Das kostet der Nobel-Italiener im Vergleich zu Audi, BMW und Mercedes

Die obere Mittelklasse ist fest in deutscher Hand, daran gibt es nichts zu rütteln. An der Spitze der aktuellen Verkaufs-Charts des Kraftfahrbundesamtes steht in diesem Segment von Januar bis Mai 2013 der BMW 5er mit etwa 20.000 Fahrzeugen, dann folgen Audi A6 mit 17.000 Autos und Mercedes E-Klasse mit etwa 14.000 Stück. Als ausländische Marke in dieser Liga Fuß zu fassen ist so schwer, wie Opel-Autos in Wolfsburg zu verkaufen: Auf Platz vier steht der Volvo V70 mit 1.400 Stück und auf Platz fünf der Jaguar XF mit fast genauso vielen Exemplaren.

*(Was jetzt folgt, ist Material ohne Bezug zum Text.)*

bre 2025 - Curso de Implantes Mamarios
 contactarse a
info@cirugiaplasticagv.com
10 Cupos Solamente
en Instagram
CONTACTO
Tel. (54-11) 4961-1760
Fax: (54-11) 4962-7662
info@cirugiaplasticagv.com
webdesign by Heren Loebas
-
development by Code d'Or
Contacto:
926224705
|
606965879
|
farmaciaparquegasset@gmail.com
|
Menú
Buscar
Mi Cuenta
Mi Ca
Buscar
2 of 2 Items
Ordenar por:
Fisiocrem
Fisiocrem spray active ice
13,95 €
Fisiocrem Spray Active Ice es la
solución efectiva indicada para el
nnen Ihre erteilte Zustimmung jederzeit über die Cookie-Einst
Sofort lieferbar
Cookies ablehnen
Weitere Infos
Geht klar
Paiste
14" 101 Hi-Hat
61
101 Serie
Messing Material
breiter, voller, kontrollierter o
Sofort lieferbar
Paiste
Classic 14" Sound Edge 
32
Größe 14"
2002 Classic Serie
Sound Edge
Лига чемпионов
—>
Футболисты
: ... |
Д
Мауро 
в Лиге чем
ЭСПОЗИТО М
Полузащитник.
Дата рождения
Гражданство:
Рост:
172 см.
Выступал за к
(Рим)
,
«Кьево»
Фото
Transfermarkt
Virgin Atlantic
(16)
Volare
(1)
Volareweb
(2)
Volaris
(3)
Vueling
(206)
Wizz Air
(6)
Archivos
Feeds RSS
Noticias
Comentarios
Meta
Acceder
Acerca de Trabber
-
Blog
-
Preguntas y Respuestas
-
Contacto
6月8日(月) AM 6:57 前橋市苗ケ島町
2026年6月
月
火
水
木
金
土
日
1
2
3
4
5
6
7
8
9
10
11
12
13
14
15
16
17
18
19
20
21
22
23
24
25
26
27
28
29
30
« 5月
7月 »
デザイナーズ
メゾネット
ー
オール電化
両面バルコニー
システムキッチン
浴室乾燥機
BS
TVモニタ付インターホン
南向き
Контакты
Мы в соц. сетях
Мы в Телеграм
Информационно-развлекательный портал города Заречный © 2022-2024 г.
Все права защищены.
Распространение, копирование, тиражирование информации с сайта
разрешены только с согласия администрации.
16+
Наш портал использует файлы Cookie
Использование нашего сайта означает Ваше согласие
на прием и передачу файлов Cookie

Erstmals mit Dieselantrieb
Auch wenn der Ghibli die Platzhirsche verdrängen wird, könnte er ihnen doch ein größeres Stück vom Kuchen wegnehmen. Der Ghibli ist nämlich nicht nur der erste Maserati in dieser Klasse, sondern auch der erste Dreizack-Wagen, der mit einem Dieselmotor angeboten wird.

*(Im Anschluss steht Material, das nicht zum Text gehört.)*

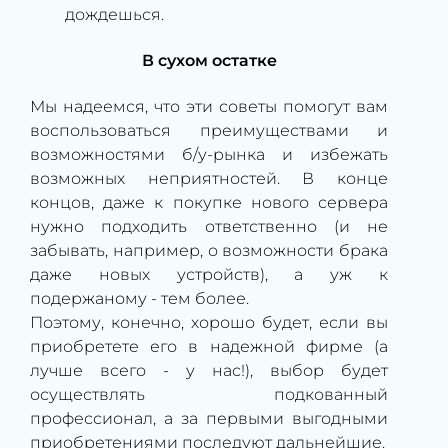
дождешься.
В сухом остатке
Мы надеемся, что эти советы помогут вам
воспользоваться преимуществами и
возможностями б/у-рынка и избежать
возможных неприятностей. В конце
концов, даже к покупке нового сервера
нужно подходить ответственно (и не
забывать, например, о возможности брака
даже новых устройств), а уж к
подержаному - тем более.
Поэтому, конечно, хорошо будет, если вы
приобретете его в надежной фирме (а
лучше всего - у нас!), выбор будет
осуществлять подкованный
профессионал, а за первыми выгодными
приобретениями последуют дальнейшие.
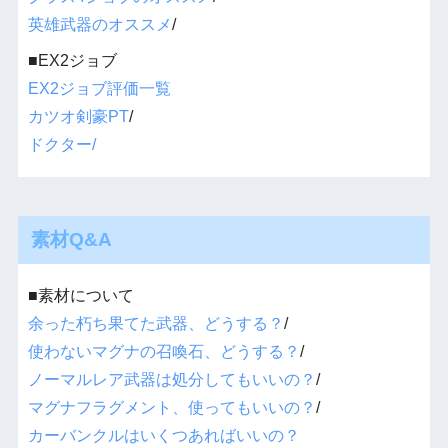
英雄武器のオススメ
/
■EX2ジョブ
EX2ジョブ評価一覧
カツオ剣豪PT
/
ドクター/
素材Q&A
■素材について
余った朽ち果てた武器、どうする？
/
使わないマグナの召喚石、どうする？
/
ノーマルレア武器は処分してもいいの？
/
マグナフラグメント、使ってもいいの？
/
カーバンクルはいくつあればいいの？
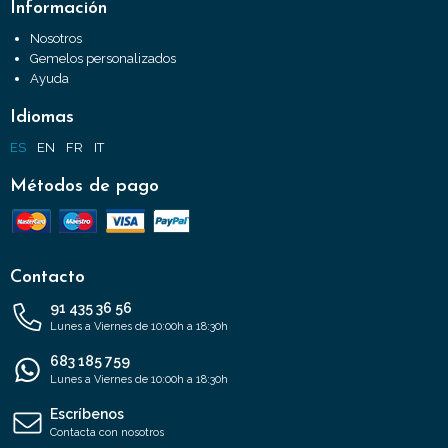
Información
Nosotros
Gemelos personalizados
Ayuda
Idiomas
ES
EN
FR
IT
Métodos de pago
Contacto
91 435 36 56
Lunes a Viernes de 10:00h a 18:30h
683 185 759
Lunes a Viernes de 10:00h a 18:30h
Escríbenos
Contacta con nosotros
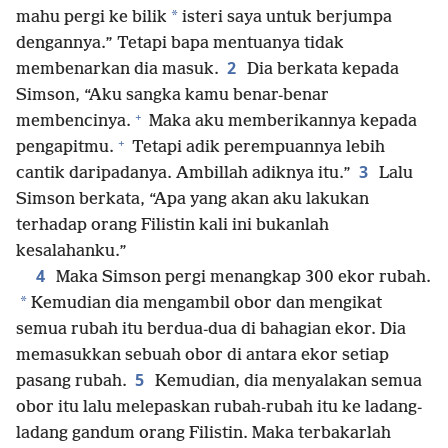
*
mahu pergi ke bilik
isteri saya untuk berjumpa
dengannya.” Tetapi bapa mentuanya tidak
2
membenarkan dia masuk.
Dia berkata kepada
Simson, “Aku sangka kamu benar-benar
+
membencinya.
Maka aku memberikannya kepada
+
pengapitmu.
Tetapi adik perempuannya lebih
3
cantik daripadanya. Ambillah adiknya itu.”
Lalu
Simson berkata, “Apa yang akan aku lakukan
terhadap orang Filistin kali ini bukanlah
kesalahanku.”
4
Maka Simson pergi menangkap 300 ekor rubah.
*
Kemudian dia mengambil obor dan mengikat
semua rubah itu berdua-dua di bahagian ekor. Dia
memasukkan sebuah obor di antara ekor setiap
5
pasang rubah.
Kemudian, dia menyalakan semua
obor itu lalu melepaskan rubah-rubah itu ke ladang-
ladang gandum orang Filistin. Maka terbakarlah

BMW 530d über 10.000 Euro günstiger
Mit dem 275 PS starkem V6-Selbstzünder kostet der Ghibli 64.980 Euro. Schon ab Werk gibt es Lederbezüge für die Sitze, Bi-Xenonscheinwerfer, eine Zweizonen-Klimaautomatik und eine Achtgang-Automatik von ZF. Bis auf das Leder kommt der 258 PS starke BMW 530d mit ähnlichen Features, kostet mit 51.500 Euro allerdings viel weniger. Mit Lederausstattung ist er für 53.510 Eruo zu haben und ist somit fast 11.500 Euro preiswerter als der Maserati. Der 245 PS starke Audi A6 3.0 TDI mit Sieben-Gang-Doppelkupplungsgetriebe ist 52.100 Euro teuer und hat dafür schon den Allradantrieb quattro dabei. Mercedes ruft für den E 350 BlueTec mit 252 PS und Automatikgetriebe 54.710 Euro auf.

Auf Wunsch Allradantrieb
Zum Marktstart im Sommer 2013 hält Maserati außerdem einen Benziner bereit: Für 79.500 Euro gibt's den Ghibli S mit Twin-Turbo-V6-Otto und 410 PS. Und: Diese Motorisierung lässt sich auch mit einem Allradantrieb koppeln, wird dann Ghibli S Q4 genannt und für 82.470 Euro verkauft. In dieser Leistungsklasse hat die Konkurrenz nur Achtzylinder zu bieten: BMW den 550i xDrive mit 450 PS für 75.300 Euro, Audi den S6 quattro mit 420 PS für 73.450 Euro und Mercedes den E 500 4Matic mit 408 PS für 73.393 Euro. Später wollen die Italiener noch einen preisgünstigeren 330-PS-V6 nachschieben.

Ehrgeizige Pläne
Gewiss, Schnäppchen sind die feinen Italiener nicht. Punkten soll der Ghibli vor allem mit seinem schnittigen, zeitlosen Design und damit sowohl private Käufer als auch Flottenkunden gewinnen. Ob das gelingt, wird sich zeigen. Die Fiat-Tochter Maserati jedenfalls hat mutige Pläne für die Zukunft. Ab 2015 sollen pro Jahr weltweit 20.000 Ghiblis verkauft werden. In Deutschland will der Hersteller ab 2015 insgesamt etwa 3.000 bis 3.500 Fahrzeuge der gesamten Modellpalette absetzen. Derzeit sind es pro Jahr 300. Um dieses Ziel zu erreichen, wird das Händlernetz ausgebaut und unter anderem in München wieder ein Showroom eröffnet.